The material so packaged with James Swain's Sucker Bet (Ballantine) has all of that -- and a few well-out-of-the-ordinary extras.

Sucker Bet (the third entry in Florida author Swain's attention-gathering series involving hero Tony Valentine, an investigator who specializes in thwarting casino cheats) also comes with a sheet listing 10 Things Never to Do in a Casino: "1. Never wear red articles of clothing. (Surveillance cameras can see right through them!) … 3. Never touch your bet after the game has started. (The casino will think you're past-posting, and usually pull you into a back room.)"

Swain, born in 1956 on Long Island, New York, comes by such information honestly. He's researched casino cheating and gamblers' scams intensively since 1987, after witnessing a successful blackjack hustle in Las Vegas.

Before that, Swain, an occasional (non-cheating) gambler, worked as a professional magician, specializing in card-handling. "Not to brag," said Swain, interviewed during his current book tour, "but in the world of magic, I'm pretty well-known for my sleight-of-hand."

Now Swain is becoming increasingly well-known in crime-fiction circles. But it took him awhile to see the potential in his casino-scam research.

Swain's road to his current position as an up-and-coming genre prospect has been filled with detours as interesting as his press kit.

He began writing short stories in high school, he said, encouraged by a "terrific" teacher named Kitty Lindsey, who, with her husband, had written many teleplays for such early TV shows as Playhouse 90. Swain recalled, "She gave us probably the best advice that you could give a beginning writer. She would say (of our stories' characters), 'Who are these people? And why should we care about them?'"

EXERCISE OBJECTIVE:
According to the passage on James Swain, why should you never touch your bet after a casino game has started? Answer in one to three sentences. Answer using only the passage on James Swain.

DATA:
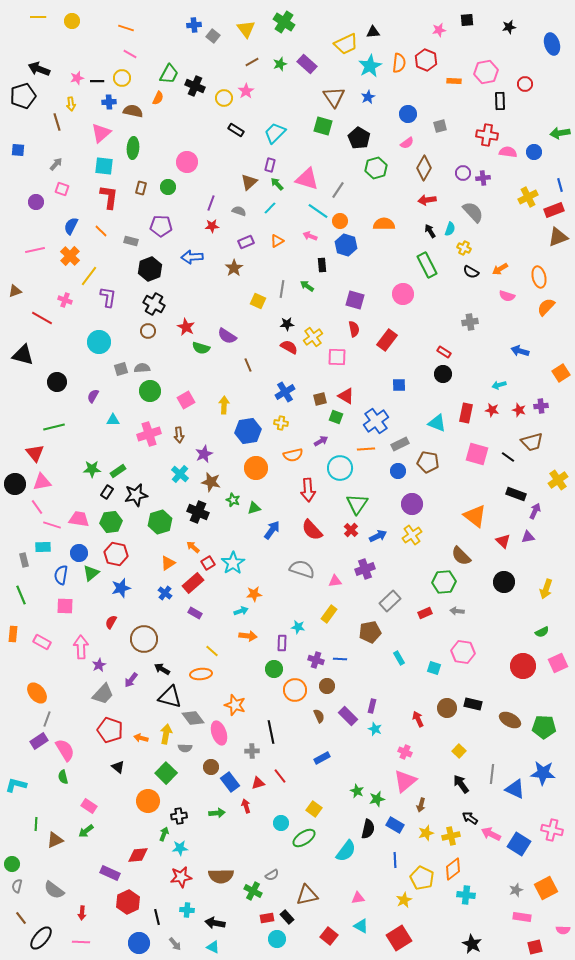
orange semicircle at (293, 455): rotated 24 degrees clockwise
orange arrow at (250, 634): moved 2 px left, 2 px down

RESPONSE FOR THIS EXERCISE:
The casino will think you're past-posting. It will usually pull you into a back room.